Although 6tSevn BV does not process personal data from Sentinel users, the app implements the following technical security measures on-device:

  • Keychain storage: Credentials are stored in the iOS/macOS Keychain, never in plain text.
  • Encrypted activation: Device activation uses encryption on-device before credentials are sent to the target device.
  • App sandboxing: iOS/macOS sandboxing ensures no other application can access Sentinel's stored data.
  • Local-only communication: The app communicates only with devices on your local network; it sends no data to 6tSevn servers.
  • Password-policy enforcement: Sentinel enforces a strong password policy to keep the devices you commission hardened.

12. Breach Notification (Art. 33 & 34)

Since 6tSevn BV does not collect, store, or process personal data from Sentinel users, a data breach at 6tSevn BV cannot expose Sentinel user data. In the unlikely event of a vulnerability affecting the app's security, we will:

  • Investigate and address the vulnerability promptly.
  • Release an app update with a fix.
  • Notify users through the App Store update notes.
  • Report to the relevant supervisory authority within 72 hours if required under Article 33 GDPR.

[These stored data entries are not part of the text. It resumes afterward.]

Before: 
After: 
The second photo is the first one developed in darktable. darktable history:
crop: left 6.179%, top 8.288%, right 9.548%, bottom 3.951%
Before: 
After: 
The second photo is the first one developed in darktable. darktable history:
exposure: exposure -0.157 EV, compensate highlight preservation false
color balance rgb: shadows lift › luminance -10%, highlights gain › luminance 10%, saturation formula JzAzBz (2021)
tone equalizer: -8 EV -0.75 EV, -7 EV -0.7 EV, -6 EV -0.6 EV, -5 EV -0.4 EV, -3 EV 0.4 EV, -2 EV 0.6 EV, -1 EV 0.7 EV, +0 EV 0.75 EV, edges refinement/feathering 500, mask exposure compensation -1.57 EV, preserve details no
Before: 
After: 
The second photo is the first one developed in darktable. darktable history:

13. Changes to This Statement

6tSevn BV reserves the right to update this GDPR Compliance Statement. Any material changes will be published on our website with an updated "Last Updated" date. We encourage users to review this statement periodically.

14. Contact & Complaints

If you have questions about this GDPR Compliance Statement or wish to exercise your data protection rights, please contact us:

6tSevn BV
Gangboord 11
3356 DG Papendrecht
The Netherlands
Email: privacy@6tsevn.com
Website: https://6tsevn.com

If you believe your data protection rights have been violated, you have the right to lodge a complaint with your local data protection supervisory authority. For users in the Netherlands, this is:

Autoriteit Persoonsgegevens (Dutch Data Protection Authority)
Website: https://autoriteitpersoonsgegevens.nl
Phone: +31 (0)70 888 85 00

This GDPR Compliance Statement applies to the Sentinel app available on the Apple App Store, developed and published by 6tSevn BV.